▶ **WHAT YOU ARE ASKED TO DO**: Look through the entries that follow and return each line that has the string "dass".

━━━━━ DATA TO EXAMINE

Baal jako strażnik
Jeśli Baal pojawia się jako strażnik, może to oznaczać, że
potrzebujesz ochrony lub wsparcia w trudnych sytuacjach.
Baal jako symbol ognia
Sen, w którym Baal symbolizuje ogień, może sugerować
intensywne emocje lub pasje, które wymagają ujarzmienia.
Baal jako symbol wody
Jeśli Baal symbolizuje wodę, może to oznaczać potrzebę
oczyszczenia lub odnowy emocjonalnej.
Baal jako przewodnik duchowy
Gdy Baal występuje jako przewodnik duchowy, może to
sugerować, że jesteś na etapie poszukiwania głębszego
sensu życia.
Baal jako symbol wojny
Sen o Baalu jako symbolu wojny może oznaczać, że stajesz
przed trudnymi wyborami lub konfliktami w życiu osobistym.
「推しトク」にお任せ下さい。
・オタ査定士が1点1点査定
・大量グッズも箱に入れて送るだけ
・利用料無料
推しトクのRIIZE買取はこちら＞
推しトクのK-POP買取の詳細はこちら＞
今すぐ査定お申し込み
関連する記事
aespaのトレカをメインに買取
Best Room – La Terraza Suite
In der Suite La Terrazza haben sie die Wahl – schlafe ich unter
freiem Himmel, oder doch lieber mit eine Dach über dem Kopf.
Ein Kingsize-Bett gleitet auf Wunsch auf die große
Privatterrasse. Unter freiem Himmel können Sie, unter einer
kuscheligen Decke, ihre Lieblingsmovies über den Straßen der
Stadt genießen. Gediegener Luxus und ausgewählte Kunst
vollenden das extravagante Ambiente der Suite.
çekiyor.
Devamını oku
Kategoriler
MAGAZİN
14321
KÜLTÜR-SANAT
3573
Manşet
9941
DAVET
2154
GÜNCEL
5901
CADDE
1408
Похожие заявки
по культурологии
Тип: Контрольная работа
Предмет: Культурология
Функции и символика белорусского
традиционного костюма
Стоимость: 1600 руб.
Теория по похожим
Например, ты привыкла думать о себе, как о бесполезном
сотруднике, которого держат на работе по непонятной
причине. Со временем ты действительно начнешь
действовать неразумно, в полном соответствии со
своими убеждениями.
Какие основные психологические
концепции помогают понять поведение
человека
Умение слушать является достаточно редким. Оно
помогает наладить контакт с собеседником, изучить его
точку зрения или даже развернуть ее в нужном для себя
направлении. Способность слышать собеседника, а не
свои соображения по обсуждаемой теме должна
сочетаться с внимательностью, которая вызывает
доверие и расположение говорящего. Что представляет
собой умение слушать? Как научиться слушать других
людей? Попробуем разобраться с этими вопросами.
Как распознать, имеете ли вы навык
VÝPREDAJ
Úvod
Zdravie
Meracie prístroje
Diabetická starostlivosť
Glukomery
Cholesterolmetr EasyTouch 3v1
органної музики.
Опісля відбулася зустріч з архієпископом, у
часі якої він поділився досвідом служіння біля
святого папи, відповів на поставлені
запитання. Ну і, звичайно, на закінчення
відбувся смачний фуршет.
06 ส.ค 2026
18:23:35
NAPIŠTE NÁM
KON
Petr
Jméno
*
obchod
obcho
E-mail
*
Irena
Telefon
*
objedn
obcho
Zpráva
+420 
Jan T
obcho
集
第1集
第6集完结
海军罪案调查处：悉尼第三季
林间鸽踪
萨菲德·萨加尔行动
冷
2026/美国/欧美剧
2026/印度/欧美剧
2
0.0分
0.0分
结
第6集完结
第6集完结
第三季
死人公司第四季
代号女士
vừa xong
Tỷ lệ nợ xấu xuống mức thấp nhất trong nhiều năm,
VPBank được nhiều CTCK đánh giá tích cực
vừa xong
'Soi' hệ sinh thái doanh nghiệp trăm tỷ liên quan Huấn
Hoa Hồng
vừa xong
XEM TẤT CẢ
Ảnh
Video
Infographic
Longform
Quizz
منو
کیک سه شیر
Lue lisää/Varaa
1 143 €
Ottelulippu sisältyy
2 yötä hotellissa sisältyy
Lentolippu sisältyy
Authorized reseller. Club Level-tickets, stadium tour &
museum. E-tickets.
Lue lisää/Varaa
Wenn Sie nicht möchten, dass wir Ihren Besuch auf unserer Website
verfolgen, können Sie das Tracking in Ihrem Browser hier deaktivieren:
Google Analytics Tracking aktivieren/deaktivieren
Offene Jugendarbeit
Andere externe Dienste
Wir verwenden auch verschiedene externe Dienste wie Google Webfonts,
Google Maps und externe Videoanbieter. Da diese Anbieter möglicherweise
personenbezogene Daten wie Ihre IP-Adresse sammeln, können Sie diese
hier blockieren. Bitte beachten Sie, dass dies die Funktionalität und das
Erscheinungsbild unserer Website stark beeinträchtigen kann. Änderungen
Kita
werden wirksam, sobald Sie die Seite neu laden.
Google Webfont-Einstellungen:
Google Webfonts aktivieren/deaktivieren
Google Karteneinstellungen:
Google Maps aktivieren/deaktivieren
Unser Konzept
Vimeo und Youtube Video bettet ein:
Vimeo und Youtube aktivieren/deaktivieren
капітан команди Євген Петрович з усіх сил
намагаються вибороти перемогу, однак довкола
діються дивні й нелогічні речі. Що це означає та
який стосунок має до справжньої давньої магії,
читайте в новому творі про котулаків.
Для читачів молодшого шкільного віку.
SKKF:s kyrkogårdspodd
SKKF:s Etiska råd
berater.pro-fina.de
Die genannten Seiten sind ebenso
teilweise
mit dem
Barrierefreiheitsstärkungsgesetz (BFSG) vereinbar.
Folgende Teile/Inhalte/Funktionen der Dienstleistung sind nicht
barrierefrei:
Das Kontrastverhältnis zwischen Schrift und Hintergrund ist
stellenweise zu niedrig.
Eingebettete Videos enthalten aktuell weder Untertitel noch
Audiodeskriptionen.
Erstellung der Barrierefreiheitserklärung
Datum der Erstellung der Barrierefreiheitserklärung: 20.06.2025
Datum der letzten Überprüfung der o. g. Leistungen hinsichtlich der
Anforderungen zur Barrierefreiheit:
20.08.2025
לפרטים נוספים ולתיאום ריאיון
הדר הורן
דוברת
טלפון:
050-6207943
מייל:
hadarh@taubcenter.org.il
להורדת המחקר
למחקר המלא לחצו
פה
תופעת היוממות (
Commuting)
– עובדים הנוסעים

━━━━━━━━━━

▶ **EXERCISE RESULT**:
Wenn Sie nicht möchten, dass wir Ihren Besuch auf unserer Website
hier blockieren. Bitte beachten Sie, dass dies die Funktionalität und das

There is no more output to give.